E.A. Torriero Chicago Tribune

CHICAGO – Fearing complacency among the American people over possible terror threats, U.S. Homeland Security Secretary Michael Chertoff said in Chicago on Tuesday that the nation faces a heightened chance of an attack this summer.

“I believe we are entering a period this summer of increased risk,” Chertoff told the Chicago Tribune’s editorial board in an unusually blunt and frank assessment of America’s terrorism threat level.

“Summertime seems to be appealing to them,” he said of al-Qaida. “We do worry that they are rebuilding their activities.”

Still, Chertoff said there are not enough indications of an imminent plot to raise the current threat levels nationwide. And he indicated that his remarks were based on “a gut feeling” formed by past seasonal patterns of terrorist attacks, recent al-Qaida statements, and intelligence he did not disclose.

There is an assessment “not of a specific threat, but of increased vulnerability,” he added.

There have been reports already that suggest intelligence warnings at a similar level to the summer before Sept. 11, 2001, and that al-Qaida may be mobilizing.

In recent days, ABC News reported that a secret law enforcement report prepared for Homeland Security warns that al-Qaida is preparing a “spectacular” summer attack.
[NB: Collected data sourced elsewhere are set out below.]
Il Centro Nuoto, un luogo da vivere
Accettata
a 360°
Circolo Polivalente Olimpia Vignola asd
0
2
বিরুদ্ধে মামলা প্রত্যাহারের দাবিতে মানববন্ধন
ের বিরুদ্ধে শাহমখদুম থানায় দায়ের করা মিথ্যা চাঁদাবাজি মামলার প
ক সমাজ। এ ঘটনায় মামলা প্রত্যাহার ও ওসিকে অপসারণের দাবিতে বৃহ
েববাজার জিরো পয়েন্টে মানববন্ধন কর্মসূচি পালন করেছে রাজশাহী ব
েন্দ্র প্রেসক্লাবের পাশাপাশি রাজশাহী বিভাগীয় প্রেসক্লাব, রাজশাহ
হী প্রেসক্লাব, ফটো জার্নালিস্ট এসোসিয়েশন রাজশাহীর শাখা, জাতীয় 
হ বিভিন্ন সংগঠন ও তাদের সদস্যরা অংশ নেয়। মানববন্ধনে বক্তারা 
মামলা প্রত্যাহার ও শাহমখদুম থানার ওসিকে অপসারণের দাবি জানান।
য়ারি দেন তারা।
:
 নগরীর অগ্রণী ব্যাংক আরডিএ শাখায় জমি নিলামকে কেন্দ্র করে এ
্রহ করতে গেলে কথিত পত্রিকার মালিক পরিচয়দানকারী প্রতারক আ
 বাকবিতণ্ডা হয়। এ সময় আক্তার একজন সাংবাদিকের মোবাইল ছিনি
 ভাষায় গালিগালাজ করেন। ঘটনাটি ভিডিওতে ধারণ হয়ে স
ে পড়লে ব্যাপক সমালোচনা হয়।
On Tuesday, ABC News also reported that “new intelligence suggests a small al-Qaida cell is on its way to the United States, or may already be here.”

Chertoff sternly echoed those sentiments at the Tribune.

“We’ve seen a lot more public statements from al-Qaida,” he said. “There are a lot of reasons to speculate about that, but one reason that occurs to me is that they’re feeling more comfortable and raising expectations.

“We could easily be attacked,” Chertoff added. “The intent to attack us remains as strong as it was on Sept. 10, 2001.”

The dire warnings and Chertoff’s comments come as the Bush administration faces political and business opposition over its immigration and border policies that have security implications.

With stiff blowback on those issues, the administration has been unsuccessful in efforts to enact broader security measures – ones opponents fear are too costly, unnecessary and infringe on people’s rights.

In a wide-ranging interview with the Tribune that lasted more than an hour, Chertoff said, too, that the recent failure of Congress to pass an immigration bill has negative repercussions for security and will lead to continued federal crackdowns on illegal immigrants.

Resistance has built as well, he said, from business and travel interests blocking his proposals to tighten security at the borders – especially at the crossings with Canada.

In the end, Chertoff argued, Americans must soon decide between enduring greater inconvenience and costs or allowing terrorists easier access to the borders. He warned against increasing resistance to security measures based on comfort and self-centered motives.

“If you get to complacency then I guarantee you we will lose the race with the terrorists,” he said.

A recent terrorism plot in London and Scotland has America’s defense system on alert, Chertoff said. He urged Americans to be attentive if something appears suspicious.

“If you look at that picture, you see an enemy that is improving itself just as we’re improving ourselves,” he said. “They can’t afford to remain static just as we can’t afford to remain static.”

Over the next 18 months, as the Bush administration draws to a close, Chertoff said he plans to put security tradeoff options before the American public.

“The public has to make the choices,” he said.

If border crossings are not tightened with stricter document regulation because of economic opposition from business interests, then Chertoff predicts possible dire consequences.

“What do you think is going to happen to your business when a guy comes across the border with a phony document and blows up a target in Buffalo or Detroit?” he asked. “Do you think the American public is then going to allow the border to remain open?”